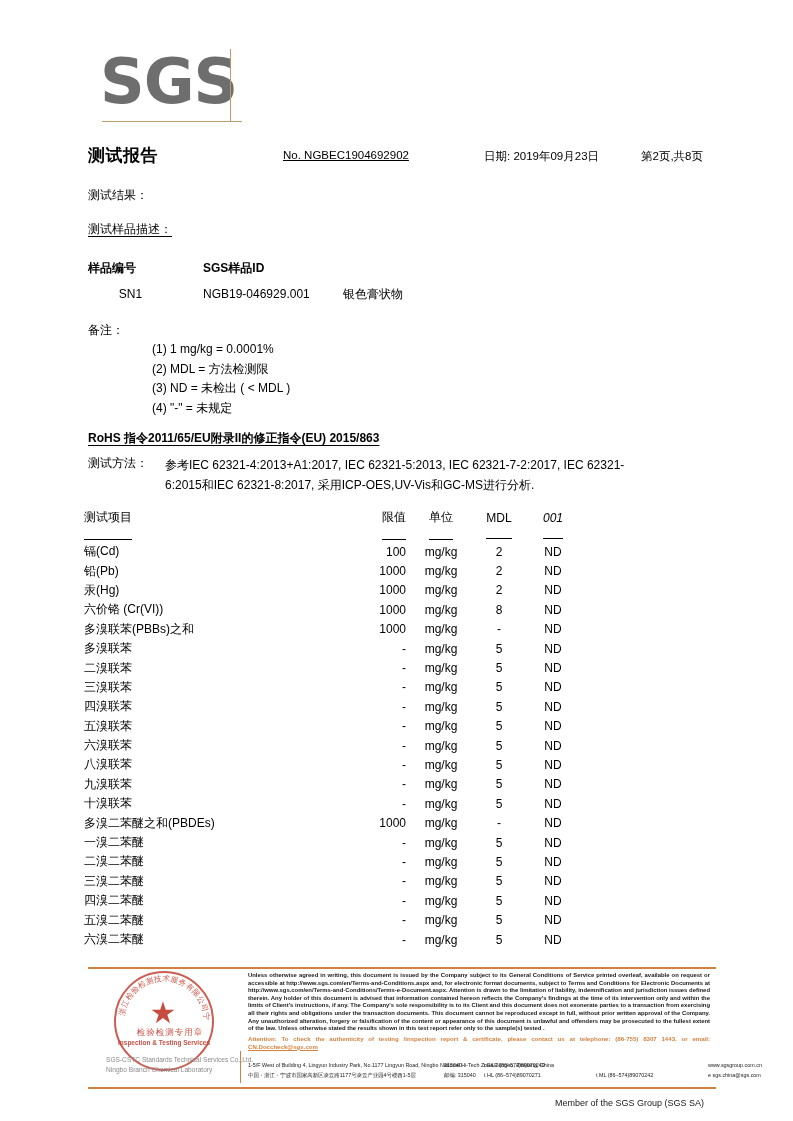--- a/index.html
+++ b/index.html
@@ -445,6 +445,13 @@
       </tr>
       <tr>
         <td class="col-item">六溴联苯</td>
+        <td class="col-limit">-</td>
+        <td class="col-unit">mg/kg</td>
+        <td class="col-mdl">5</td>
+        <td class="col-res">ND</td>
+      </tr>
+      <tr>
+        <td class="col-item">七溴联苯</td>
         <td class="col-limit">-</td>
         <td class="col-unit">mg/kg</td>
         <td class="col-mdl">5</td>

++++++

Your objective: Print every line of the listing exactly, please, and leave the images out.

Answer to this task:
--- a/index.html
+++ b/index.html
@@ -445,6 +445,13 @@
       </tr>
       <tr>
         <td class="col-item">六溴联苯</td>
+        <td class="col-limit">-</td>
+        <td class="col-unit">mg/kg</td>
+        <td class="col-mdl">5</td>
+        <td class="col-res">ND</td>
+      </tr>
+      <tr>
+        <td class="col-item">七溴联苯</td>
         <td class="col-limit">-</td>
         <td class="col-unit">mg/kg</td>
         <td class="col-mdl">5</td>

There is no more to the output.